Abrieron enérgicos y reverberados con surf instrumental (“Branded”) en formato de trio (Guitarra, bajo y batería) y con su cantante Hayley Red a la pandereta. Repartieron trallazos de garage (“Love Jinx”) , rockabilly punzante (“Dont Let the Devil”) , bugalú galáctico (“Rockin Bogaloo”) , bosa nova acelerada con sabor a western (“Cachaça”), punk rabioso (” You Dont Love Me”) , flamenco-twang (“Showman Twang”) o Power Pop enérgico (“London Down”). También tributaron al rockabilly de la Sun Sonny Burguess y a su pelirroja cantante con “Red Headed Women”.

Encadenando sin descanso la veintena larga de temas ejercieron con sonido monolítico salvo por los escarceos solistas de Yvan Serrano y los ataques vocales de Hayley, baja en la mezcla tapada por la contundencia de sus compañeros. Y eso que la cantante con rajo guerrero fue lo que mas nos convenció sobre todo en sus acercamientos a la Irlandesa Imelda May (“Ride On”, “Back to Mono”) y que nos encandilo en temas como “Tura Santana”.

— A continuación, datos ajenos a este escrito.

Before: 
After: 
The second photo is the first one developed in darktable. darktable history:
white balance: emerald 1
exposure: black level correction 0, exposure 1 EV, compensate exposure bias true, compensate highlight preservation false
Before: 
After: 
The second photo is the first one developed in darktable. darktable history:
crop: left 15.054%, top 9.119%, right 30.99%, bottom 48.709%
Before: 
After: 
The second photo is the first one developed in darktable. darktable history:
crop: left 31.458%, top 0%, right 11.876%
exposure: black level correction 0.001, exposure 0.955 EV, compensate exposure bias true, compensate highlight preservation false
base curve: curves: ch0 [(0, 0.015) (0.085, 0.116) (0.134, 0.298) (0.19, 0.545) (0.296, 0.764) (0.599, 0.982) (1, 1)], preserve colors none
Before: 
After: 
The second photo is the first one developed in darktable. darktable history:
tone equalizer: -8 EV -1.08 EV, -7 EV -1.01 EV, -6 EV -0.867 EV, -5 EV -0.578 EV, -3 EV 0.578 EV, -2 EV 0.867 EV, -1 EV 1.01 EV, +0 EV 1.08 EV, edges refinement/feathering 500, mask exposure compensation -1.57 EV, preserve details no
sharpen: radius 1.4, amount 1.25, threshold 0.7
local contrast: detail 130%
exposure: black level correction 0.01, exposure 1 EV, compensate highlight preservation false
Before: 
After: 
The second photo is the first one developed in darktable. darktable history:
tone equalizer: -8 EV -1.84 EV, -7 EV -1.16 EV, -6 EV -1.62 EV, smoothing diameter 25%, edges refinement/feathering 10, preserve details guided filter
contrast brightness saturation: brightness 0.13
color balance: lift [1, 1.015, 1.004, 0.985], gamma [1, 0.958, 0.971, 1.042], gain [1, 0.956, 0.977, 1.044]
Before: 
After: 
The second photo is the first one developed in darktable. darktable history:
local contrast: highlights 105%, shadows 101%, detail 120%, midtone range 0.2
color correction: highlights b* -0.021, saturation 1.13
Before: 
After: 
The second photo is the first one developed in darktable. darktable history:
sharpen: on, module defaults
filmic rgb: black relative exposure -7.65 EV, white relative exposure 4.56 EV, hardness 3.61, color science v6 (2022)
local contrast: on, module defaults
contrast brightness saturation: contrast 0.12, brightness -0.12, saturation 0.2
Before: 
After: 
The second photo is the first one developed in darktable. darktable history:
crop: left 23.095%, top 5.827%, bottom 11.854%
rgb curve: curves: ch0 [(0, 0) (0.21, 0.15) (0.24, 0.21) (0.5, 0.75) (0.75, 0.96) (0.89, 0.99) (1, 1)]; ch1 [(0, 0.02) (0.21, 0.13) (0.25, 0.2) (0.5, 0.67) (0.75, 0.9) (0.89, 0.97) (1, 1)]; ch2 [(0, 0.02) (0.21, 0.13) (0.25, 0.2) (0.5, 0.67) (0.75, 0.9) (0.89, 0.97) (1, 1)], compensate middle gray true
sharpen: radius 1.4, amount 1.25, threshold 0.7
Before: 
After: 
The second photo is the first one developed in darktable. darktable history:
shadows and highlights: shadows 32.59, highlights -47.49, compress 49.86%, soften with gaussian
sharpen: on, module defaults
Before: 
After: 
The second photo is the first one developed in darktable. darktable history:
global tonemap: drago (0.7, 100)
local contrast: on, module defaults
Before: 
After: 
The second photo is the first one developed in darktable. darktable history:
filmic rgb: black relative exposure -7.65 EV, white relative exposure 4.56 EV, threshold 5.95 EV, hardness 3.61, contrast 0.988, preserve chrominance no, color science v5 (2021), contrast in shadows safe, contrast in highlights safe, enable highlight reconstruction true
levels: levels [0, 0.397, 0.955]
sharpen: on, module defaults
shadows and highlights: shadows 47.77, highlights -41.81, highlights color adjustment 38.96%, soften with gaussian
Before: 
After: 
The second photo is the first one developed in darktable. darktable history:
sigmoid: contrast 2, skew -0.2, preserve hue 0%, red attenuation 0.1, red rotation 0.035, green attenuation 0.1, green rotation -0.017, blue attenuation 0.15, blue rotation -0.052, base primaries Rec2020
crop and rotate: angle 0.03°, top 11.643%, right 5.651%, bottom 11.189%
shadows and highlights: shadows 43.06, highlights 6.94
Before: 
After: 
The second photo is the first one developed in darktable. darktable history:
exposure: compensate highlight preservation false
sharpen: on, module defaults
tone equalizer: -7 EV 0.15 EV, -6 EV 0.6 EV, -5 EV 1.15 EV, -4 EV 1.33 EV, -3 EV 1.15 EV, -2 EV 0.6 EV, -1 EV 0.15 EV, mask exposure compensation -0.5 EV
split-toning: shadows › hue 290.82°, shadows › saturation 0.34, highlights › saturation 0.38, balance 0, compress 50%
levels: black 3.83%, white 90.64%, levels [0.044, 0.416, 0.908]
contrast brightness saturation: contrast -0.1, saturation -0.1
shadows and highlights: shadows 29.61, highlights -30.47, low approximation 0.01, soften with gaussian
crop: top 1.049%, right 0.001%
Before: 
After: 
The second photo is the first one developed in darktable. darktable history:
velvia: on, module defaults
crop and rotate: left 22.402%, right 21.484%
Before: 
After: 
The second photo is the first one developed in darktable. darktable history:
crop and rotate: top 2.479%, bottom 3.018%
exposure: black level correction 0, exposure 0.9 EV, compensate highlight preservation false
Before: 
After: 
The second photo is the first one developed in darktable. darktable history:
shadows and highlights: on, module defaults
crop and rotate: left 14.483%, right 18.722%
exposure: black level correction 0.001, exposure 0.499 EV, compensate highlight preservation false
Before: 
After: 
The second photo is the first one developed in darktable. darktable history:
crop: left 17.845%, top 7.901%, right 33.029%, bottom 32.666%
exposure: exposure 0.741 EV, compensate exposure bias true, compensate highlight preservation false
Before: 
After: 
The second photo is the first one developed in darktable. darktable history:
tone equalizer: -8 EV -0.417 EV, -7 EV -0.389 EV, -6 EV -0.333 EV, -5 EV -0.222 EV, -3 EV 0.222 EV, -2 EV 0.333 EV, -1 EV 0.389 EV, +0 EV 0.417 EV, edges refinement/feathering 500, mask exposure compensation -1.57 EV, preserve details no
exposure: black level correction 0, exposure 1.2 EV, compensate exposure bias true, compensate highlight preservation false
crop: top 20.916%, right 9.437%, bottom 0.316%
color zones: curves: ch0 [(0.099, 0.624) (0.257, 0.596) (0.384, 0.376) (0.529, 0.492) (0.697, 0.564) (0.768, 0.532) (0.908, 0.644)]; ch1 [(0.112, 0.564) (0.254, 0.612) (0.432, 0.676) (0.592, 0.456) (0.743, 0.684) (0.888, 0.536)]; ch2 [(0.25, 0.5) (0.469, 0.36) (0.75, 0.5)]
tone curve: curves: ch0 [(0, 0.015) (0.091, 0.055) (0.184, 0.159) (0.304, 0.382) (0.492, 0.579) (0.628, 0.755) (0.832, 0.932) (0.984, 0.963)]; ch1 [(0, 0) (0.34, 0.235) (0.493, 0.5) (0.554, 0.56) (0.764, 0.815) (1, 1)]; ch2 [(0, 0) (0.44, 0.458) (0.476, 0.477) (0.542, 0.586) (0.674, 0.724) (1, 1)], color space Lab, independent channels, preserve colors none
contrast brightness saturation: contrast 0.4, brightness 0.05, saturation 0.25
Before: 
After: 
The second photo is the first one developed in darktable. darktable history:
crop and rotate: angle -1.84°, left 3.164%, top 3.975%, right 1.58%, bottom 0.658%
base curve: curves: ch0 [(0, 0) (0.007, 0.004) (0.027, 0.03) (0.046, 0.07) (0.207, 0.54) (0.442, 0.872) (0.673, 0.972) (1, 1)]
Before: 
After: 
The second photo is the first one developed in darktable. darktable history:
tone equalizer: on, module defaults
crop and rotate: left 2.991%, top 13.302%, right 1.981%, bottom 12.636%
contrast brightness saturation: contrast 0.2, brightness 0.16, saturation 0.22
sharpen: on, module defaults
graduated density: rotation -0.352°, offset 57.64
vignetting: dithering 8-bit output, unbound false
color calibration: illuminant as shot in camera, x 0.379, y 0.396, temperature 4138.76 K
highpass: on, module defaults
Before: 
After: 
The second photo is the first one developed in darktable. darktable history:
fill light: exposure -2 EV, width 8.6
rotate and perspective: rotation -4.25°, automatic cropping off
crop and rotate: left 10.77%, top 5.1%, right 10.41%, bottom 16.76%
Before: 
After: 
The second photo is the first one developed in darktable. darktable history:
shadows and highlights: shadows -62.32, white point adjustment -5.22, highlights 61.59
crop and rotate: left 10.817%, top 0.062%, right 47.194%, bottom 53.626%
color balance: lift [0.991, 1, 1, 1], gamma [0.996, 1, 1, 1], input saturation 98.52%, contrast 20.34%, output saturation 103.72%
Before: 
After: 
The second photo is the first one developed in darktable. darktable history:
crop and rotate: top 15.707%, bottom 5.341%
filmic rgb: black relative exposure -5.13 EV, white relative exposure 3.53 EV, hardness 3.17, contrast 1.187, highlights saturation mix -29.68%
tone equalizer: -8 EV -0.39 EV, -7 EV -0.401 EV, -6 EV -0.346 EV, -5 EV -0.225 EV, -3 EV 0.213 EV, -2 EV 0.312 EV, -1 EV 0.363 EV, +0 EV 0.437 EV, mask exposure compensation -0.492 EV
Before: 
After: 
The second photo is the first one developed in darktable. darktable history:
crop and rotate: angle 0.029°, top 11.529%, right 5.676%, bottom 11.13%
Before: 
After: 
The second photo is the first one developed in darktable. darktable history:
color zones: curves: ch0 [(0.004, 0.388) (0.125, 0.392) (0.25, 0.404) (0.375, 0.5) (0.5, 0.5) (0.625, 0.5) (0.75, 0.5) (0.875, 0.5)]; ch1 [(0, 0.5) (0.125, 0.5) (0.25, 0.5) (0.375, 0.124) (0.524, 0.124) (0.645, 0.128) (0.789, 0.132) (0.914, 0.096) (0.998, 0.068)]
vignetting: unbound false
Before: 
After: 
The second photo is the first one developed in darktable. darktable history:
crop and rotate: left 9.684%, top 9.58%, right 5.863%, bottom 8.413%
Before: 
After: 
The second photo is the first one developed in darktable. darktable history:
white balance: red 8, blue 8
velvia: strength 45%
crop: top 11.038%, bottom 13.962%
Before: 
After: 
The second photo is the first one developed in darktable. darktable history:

Espaciaron los temas cantados con instrumentales espoleados por la guitarra de Yvan (“Louie Goes Surfin'”, “Googoo Muck”) y algún tema cantado por el lider (“Sally Lou”,” Johnny & Bo”) quizás buscando romper lo lineal de su propuesta.

También fue evidente que ejecutaban resacosos y sudorosos , vaciando sus botellines de agua , reconocieron haber dormido “solo una hora” después de su bolo en Hell Dorado, lo cual no pareció importar a la entregada y animada parroquia que se encendió en temas como su pegadizo “Party Girls”. Y tampoco afectó a su generosa propuesta en extension de set list.

Nos dejaron con sensaciones encontradas. Quizás no era tampoco nuestro día. Pero es que estas bandas que basan su atractivo en determinados elementos rompedores en las distancias cortas de un show en directo en una pequeña sala: cantantes volcánicas, contundencia sonora, velocidad de ejecución , ritmos exóticos….. suelen ir perdiendo en las sucesivas repeticiones. Y todo lo que resulta excepcional en el primer show que presencias , lamentablemente pierde parte del encanto cuando se repite y se evidencia quizás la falta de canciones con un mayor peso para sujetar la propuesta. Aunque no negaremos lo evidente, hasta un domingo al mediodía y de resaca son capaces de llevar al paroxismo al respetable que viene a verlos. Que sigan así por otros tantos años.